▸ Ваша задача: Замени «데이터베이스 오류» на «DB 오류» в строках от строки с «### 상태 전환 제한» до строки с «## Business Rules» включительно. Выведи только эти строки целиком, больше ничего в них не меняя.

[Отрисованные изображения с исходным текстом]
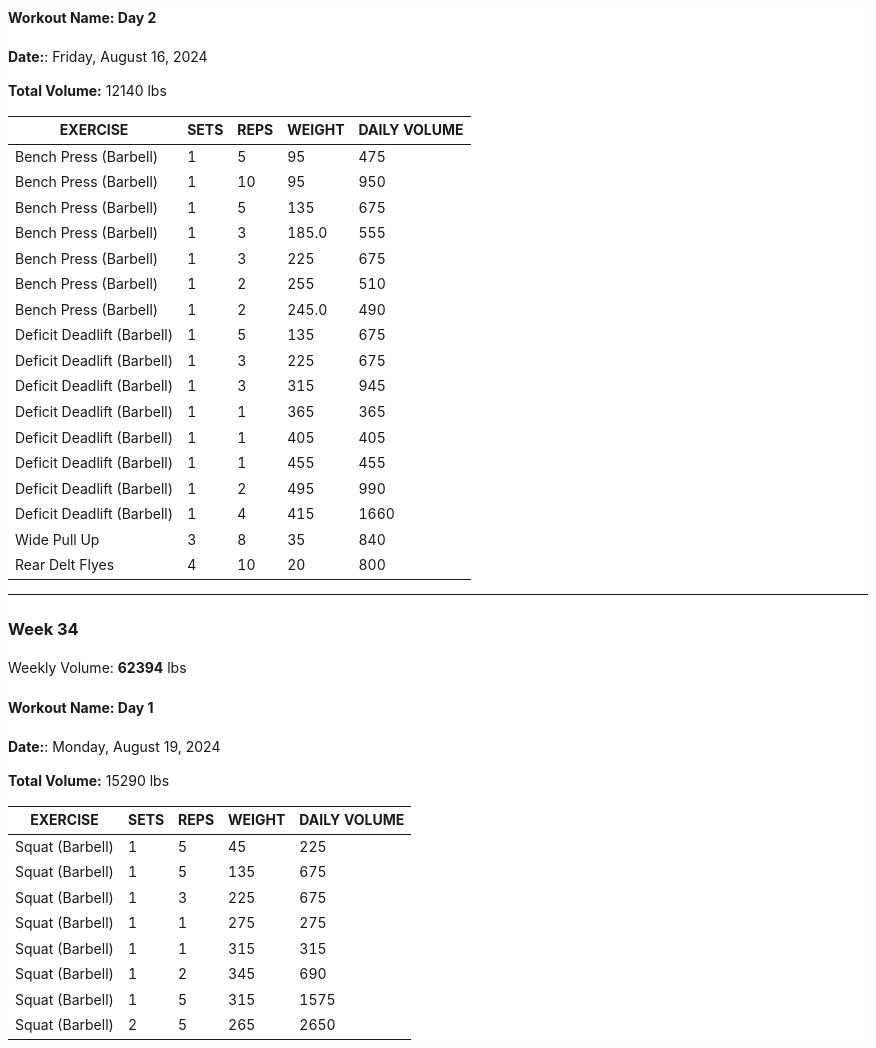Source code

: 
#### **Workout Name:** Day 2

**Date:**: Friday, August 16, 2024

**Total Volume:** 12140 lbs

| EXERCISE | SETS | REPS | WEIGHT | DAILY VOLUME |
| ------------------- | ---- | ---- | ------ | ------------ |
| Bench Press (Barbell) | 1 | 5 | 95 | 475 |
| Bench Press (Barbell) | 1 | 10 | 95 | 950 |
| Bench Press (Barbell) | 1 | 5 | 135 | 675 |
| Bench Press (Barbell) | 1 | 3 | 185.0 | 555 |
| Bench Press (Barbell) | 1 | 3 | 225 | 675 |
| Bench Press (Barbell) | 1 | 2 | 255 | 510 |
| Bench Press (Barbell) | 1 | 2 | 245.0 | 490 |
| Deficit Deadlift (Barbell) | 1 | 5 | 135 | 675 |
| Deficit Deadlift (Barbell) | 1 | 3 | 225 | 675 |
| Deficit Deadlift (Barbell) | 1 | 3 | 315 | 945 |
| Deficit Deadlift (Barbell) | 1 | 1 | 365 | 365 |
| Deficit Deadlift (Barbell) | 1 | 1 | 405 | 405 |
| Deficit Deadlift (Barbell) | 1 | 1 | 455 | 455 |
| Deficit Deadlift (Barbell) | 1 | 2 | 495 | 990 |
| Deficit Deadlift (Barbell) | 1 | 4 | 415 | 1660 |
| Wide Pull Up | 3 | 8 | 35 | 840 |
| Rear Delt Flyes  | 4 | 10 | 20 | 800 |

---

### **Week** 34

Weekly Volume: **62394** lbs

#### **Workout Name:** Day 1

**Date:**: Monday, August 19, 2024

**Total Volume:** 15290 lbs

| EXERCISE | SETS | REPS | WEIGHT | DAILY VOLUME |
| ------------------- | ---- | ---- | ------ | ------------ |
| Squat (Barbell) | 1 | 5 | 45 | 225 |
| Squat (Barbell) | 1 | 5 | 135 | 675 |
| Squat (Barbell) | 1 | 3 | 225 | 675 |
| Squat (Barbell) | 1 | 1 | 275 | 275 |
| Squat (Barbell) | 1 | 1 | 315 | 315 |
| Squat (Barbell) | 1 | 2 | 345 | 690 |
| Squat (Barbell) | 1 | 5 | 315 | 1575 |
| Squat (Barbell) | 2 | 5 | 265 | 2650 |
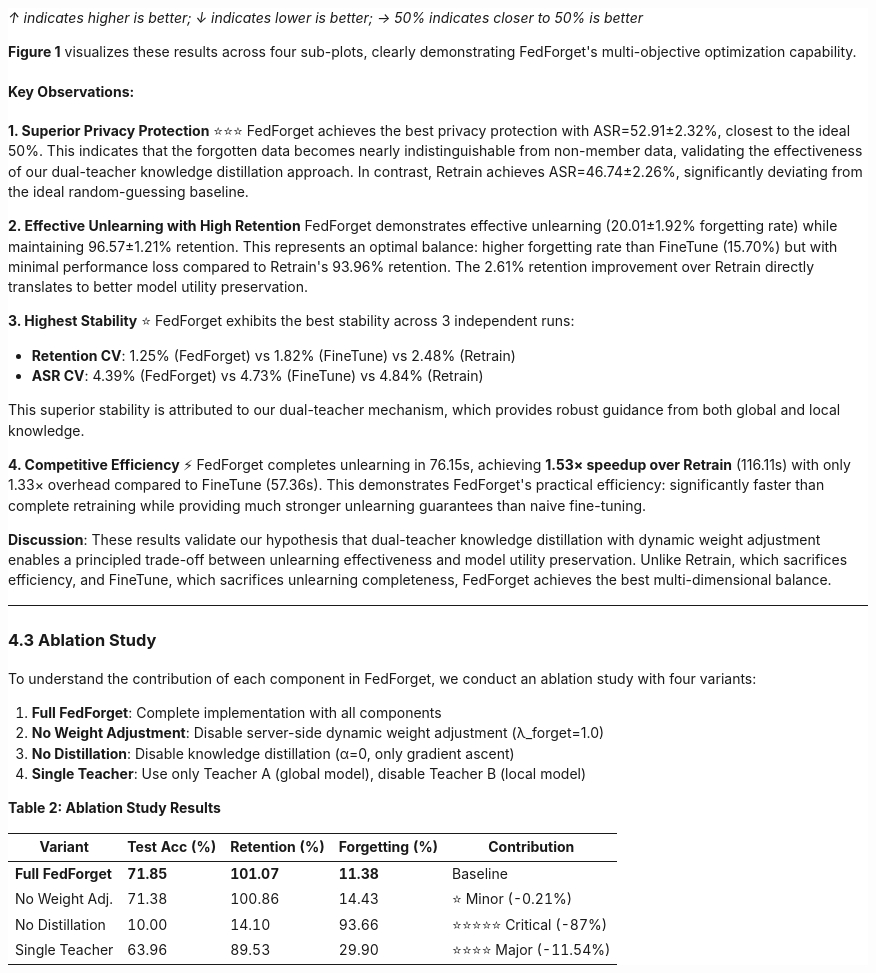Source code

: *↑ indicates higher is better; ↓ indicates lower is better; → 50% indicates closer to 50% is better*

**Figure 1** visualizes these results across four sub-plots, clearly demonstrating FedForget's multi-objective optimization capability.

#### Key Observations:

**1. Superior Privacy Protection** ⭐⭐⭐
FedForget achieves the best privacy protection with ASR=52.91±2.32%, closest to the ideal 50%. This indicates that the forgotten data becomes nearly indistinguishable from non-member data, validating the effectiveness of our dual-teacher knowledge distillation approach. In contrast, Retrain achieves ASR=46.74±2.26%, significantly deviating from the ideal random-guessing baseline.

**2. Effective Unlearning with High Retention**
FedForget demonstrates effective unlearning (20.01±1.92% forgetting rate) while maintaining 96.57±1.21% retention. This represents an optimal balance: higher forgetting rate than FineTune (15.70%) but with minimal performance loss compared to Retrain's 93.96% retention. The 2.61% retention improvement over Retrain directly translates to better model utility preservation.

**3. Highest Stability** ⭐
FedForget exhibits the best stability across 3 independent runs:
- **Retention CV**: 1.25% (FedForget) vs 1.82% (FineTune) vs 2.48% (Retrain)
- **ASR CV**: 4.39% (FedForget) vs 4.73% (FineTune) vs 4.84% (Retrain)

This superior stability is attributed to our dual-teacher mechanism, which provides robust guidance from both global and local knowledge.

**4. Competitive Efficiency** ⚡
FedForget completes unlearning in 76.15s, achieving **1.53× speedup over Retrain** (116.11s) with only 1.33× overhead compared to FineTune (57.36s). This demonstrates FedForget's practical efficiency: significantly faster than complete retraining while providing much stronger unlearning guarantees than naive fine-tuning.

**Discussion**: These results validate our hypothesis that dual-teacher knowledge distillation with dynamic weight adjustment enables a principled trade-off between unlearning effectiveness and model utility preservation. Unlike Retrain, which sacrifices efficiency, and FineTune, which sacrifices unlearning completeness, FedForget achieves the best multi-dimensional balance.

---

### 4.3 Ablation Study

To understand the contribution of each component in FedForget, we conduct an ablation study with four variants:

1. **Full FedForget**: Complete implementation with all components
2. **No Weight Adjustment**: Disable server-side dynamic weight adjustment (λ_forget=1.0)
3. **No Distillation**: Disable knowledge distillation (α=0, only gradient ascent)
4. **Single Teacher**: Use only Teacher A (global model), disable Teacher B (local model)

**Table 2: Ablation Study Results**

| Variant | Test Acc (%) | Retention (%) | Forgetting (%) | Contribution |
|---------|--------------|---------------|----------------|--------------|
| **Full FedForget** | **71.85** | **101.07** | **11.38** | Baseline |
| No Weight Adj. | 71.38 | 100.86 | 14.43 | ⭐ Minor (-0.21%) |
| No Distillation | 10.00 | 14.10 | 93.66 | ⭐⭐⭐⭐⭐ Critical (-87%) |
| Single Teacher | 63.96 | 89.53 | 29.90 | ⭐⭐⭐⭐ Major (-11.54%) |
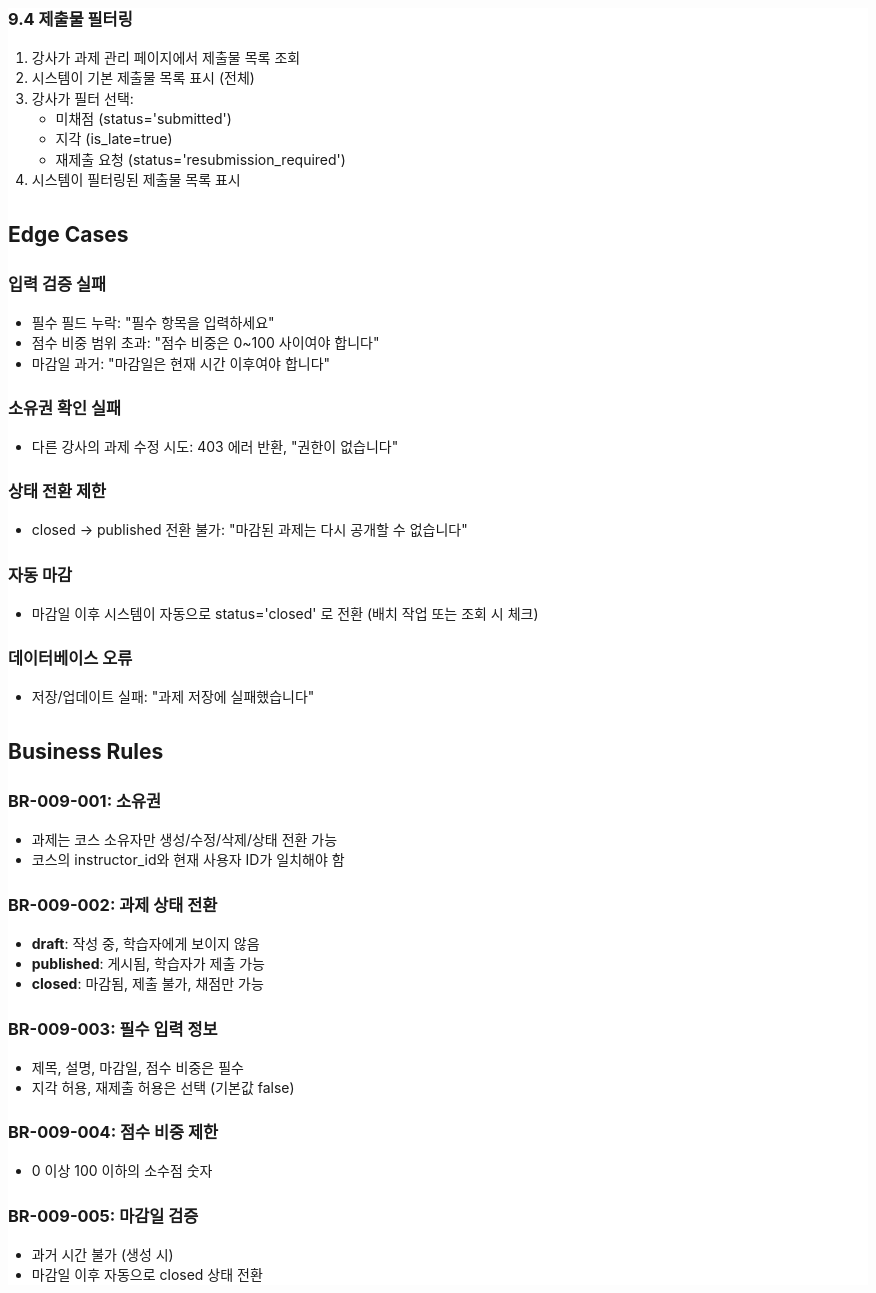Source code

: ### 9.4 제출물 필터링

1. 강사가 과제 관리 페이지에서 제출물 목록 조회
2. 시스템이 기본 제출물 목록 표시 (전체)
3. 강사가 필터 선택:
   - 미채점 (status='submitted')
   - 지각 (is_late=true)
   - 재제출 요청 (status='resubmission_required')
4. 시스템이 필터링된 제출물 목록 표시

## Edge Cases

### 입력 검증 실패
- 필수 필드 누락: "필수 항목을 입력하세요"
- 점수 비중 범위 초과: "점수 비중은 0~100 사이여야 합니다"
- 마감일 과거: "마감일은 현재 시간 이후여야 합니다"

### 소유권 확인 실패
- 다른 강사의 과제 수정 시도: 403 에러 반환, "권한이 없습니다"

### 상태 전환 제한
- closed → published 전환 불가: "마감된 과제는 다시 공개할 수 없습니다"

### 자동 마감
- 마감일 이후 시스템이 자동으로 status='closed' 로 전환 (배치 작업 또는 조회 시 체크)

### 데이터베이스 오류
- 저장/업데이트 실패: "과제 저장에 실패했습니다"

## Business Rules

### BR-009-001: 소유권
- 과제는 코스 소유자만 생성/수정/삭제/상태 전환 가능
- 코스의 instructor_id와 현재 사용자 ID가 일치해야 함

### BR-009-002: 과제 상태 전환
- **draft**: 작성 중, 학습자에게 보이지 않음
- **published**: 게시됨, 학습자가 제출 가능
- **closed**: 마감됨, 제출 불가, 채점만 가능

### BR-009-003: 필수 입력 정보
- 제목, 설명, 마감일, 점수 비중은 필수
- 지각 허용, 재제출 허용은 선택 (기본값 false)

### BR-009-004: 점수 비중 제한
- 0 이상 100 이하의 소수점 숫자

### BR-009-005: 마감일 검증
- 과거 시간 불가 (생성 시)
- 마감일 이후 자동으로 closed 상태 전환
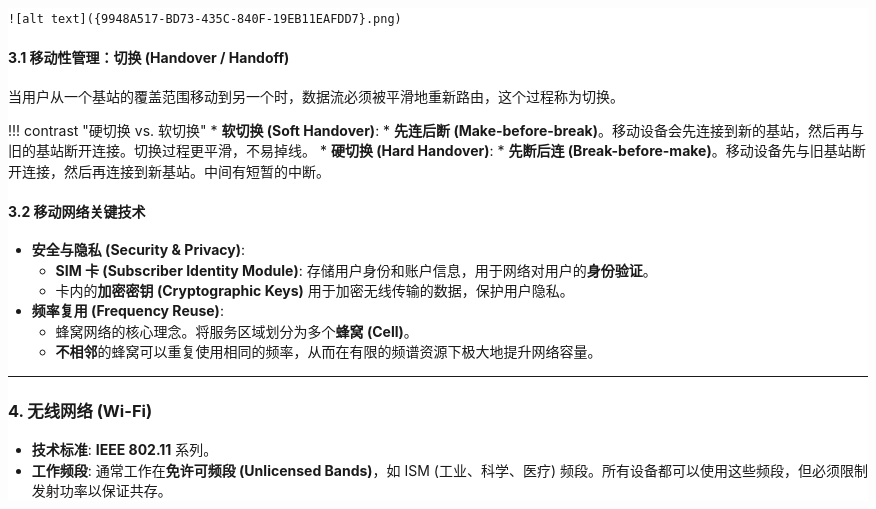    ![alt text]({9948A517-BD73-435C-840F-19EB11EAFDD7}.png)
#### 3.1 移动性管理：切换 (Handover / Handoff)

当用户从一个基站的覆盖范围移动到另一个时，数据流必须被平滑地重新路由，这个过程称为切换。

!!! contrast "硬切换 vs. 软切换"
    *   **软切换 (Soft Handover)**:
        *   **先连后断 (Make-before-break)**。移动设备会先连接到新的基站，然后再与旧的基站断开连接。切换过程更平滑，不易掉线。
    *   **硬切换 (Hard Handover)**:
        *   **先断后连 (Break-before-make)**。移动设备先与旧基站断开连接，然后再连接到新基站。中间有短暂的中断。

#### 3.2 移动网络关键技术

*   **安全与隐私 (Security & Privacy)**:
    *   **SIM 卡 (Subscriber Identity Module)**: 存储用户身份和账户信息，用于网络对用户的**身份验证**。
    *   卡内的**加密密钥 (Cryptographic Keys)** 用于加密无线传输的数据，保护用户隐私。
*   **频率复用 (Frequency Reuse)**:
    *   蜂窝网络的核心理念。将服务区域划分为多个**蜂窝 (Cell)**。
    *   **不相邻**的蜂窝可以重复使用相同的频率，从而在有限的频谱资源下极大地提升网络容量。

---

### 4. 无线网络 (Wi-Fi)

*   **技术标准**: **IEEE 802.11** 系列。
*   **工作频段**: 通常工作在**免许可频段 (Unlicensed Bands)**，如 ISM (工业、科学、医疗) 频段。所有设备都可以使用这些频段，但必须限制发射功率以保证共存。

▸ Ответ:
### 상태 전환 제한
- closed → published 전환 불가: "마감된 과제는 다시 공개할 수 없습니다"

### 자동 마감
- 마감일 이후 시스템이 자동으로 status='closed' 로 전환 (배치 작업 또는 조회 시 체크)

### DB 오류
- 저장/업데이트 실패: "과제 저장에 실패했습니다"

## Business Rules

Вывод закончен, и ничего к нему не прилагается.